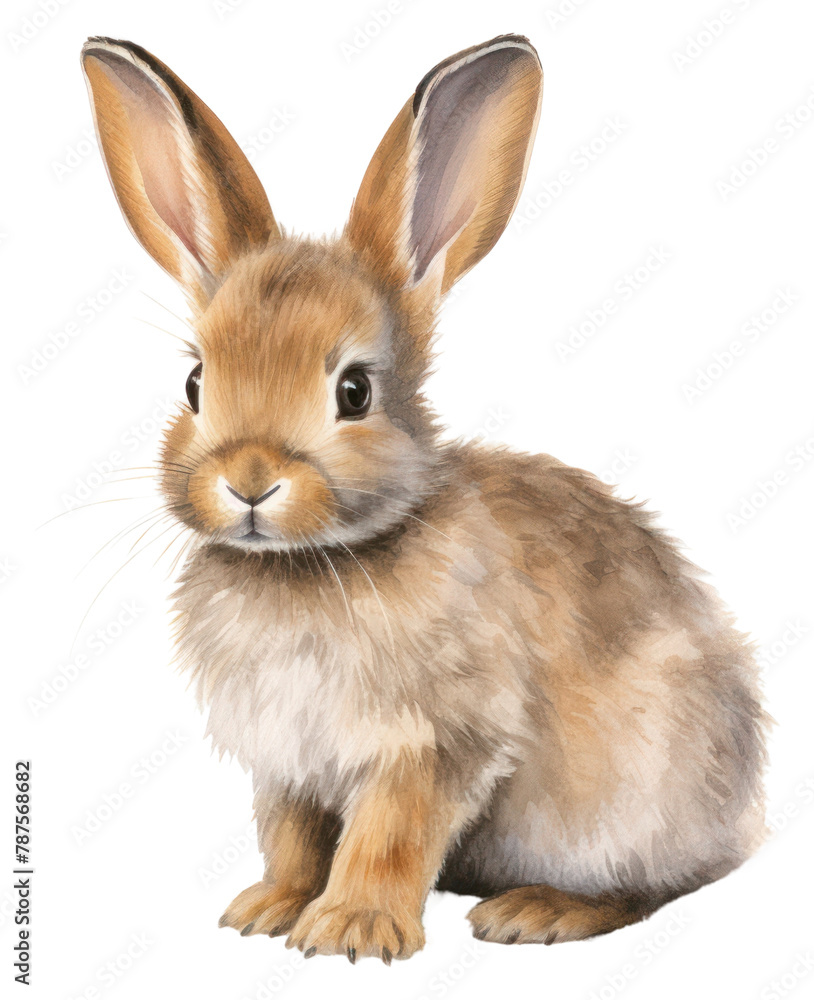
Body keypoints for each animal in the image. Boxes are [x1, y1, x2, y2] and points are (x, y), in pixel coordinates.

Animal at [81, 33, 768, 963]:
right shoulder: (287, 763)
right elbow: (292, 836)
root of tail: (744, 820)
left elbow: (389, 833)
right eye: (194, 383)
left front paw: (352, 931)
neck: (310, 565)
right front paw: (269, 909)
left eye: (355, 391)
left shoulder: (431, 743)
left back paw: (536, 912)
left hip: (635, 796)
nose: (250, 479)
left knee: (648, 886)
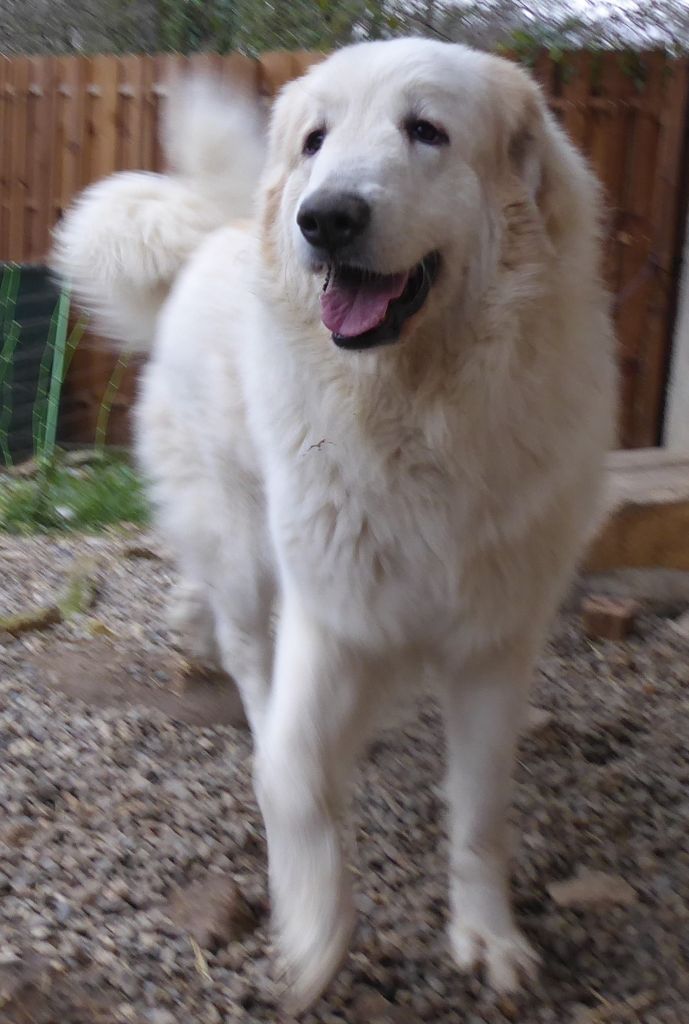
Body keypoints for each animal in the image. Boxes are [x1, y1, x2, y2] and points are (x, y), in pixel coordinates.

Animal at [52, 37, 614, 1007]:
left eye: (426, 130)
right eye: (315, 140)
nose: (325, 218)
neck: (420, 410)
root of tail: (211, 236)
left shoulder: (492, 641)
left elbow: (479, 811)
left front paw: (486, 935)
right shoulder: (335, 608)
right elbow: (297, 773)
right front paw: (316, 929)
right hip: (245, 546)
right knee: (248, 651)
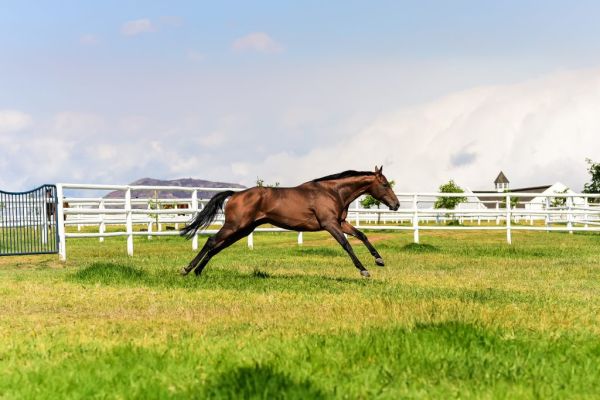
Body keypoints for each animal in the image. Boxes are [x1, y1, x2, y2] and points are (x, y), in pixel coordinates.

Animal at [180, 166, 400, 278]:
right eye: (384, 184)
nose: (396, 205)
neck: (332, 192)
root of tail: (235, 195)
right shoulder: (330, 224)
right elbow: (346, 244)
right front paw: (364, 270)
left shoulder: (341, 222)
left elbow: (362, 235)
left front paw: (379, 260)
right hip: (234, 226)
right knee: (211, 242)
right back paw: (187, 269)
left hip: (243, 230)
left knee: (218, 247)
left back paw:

-------

§ EXERCISE DESCRIPTION
Looking at the data above, write out exactly the lines that start at the one containing "left elbow: (389, 833)" and end at the one containing "left knee: (648, 886)"; include both and nothing beyond.

§ ANSWER TO THIS EXERCISE
left elbow: (389, 833)
right eye: (194, 383)
left front paw: (352, 931)
neck: (310, 565)
right front paw: (269, 909)
left eye: (355, 391)
left shoulder: (431, 743)
left back paw: (536, 912)
left hip: (635, 796)
nose: (250, 479)
left knee: (648, 886)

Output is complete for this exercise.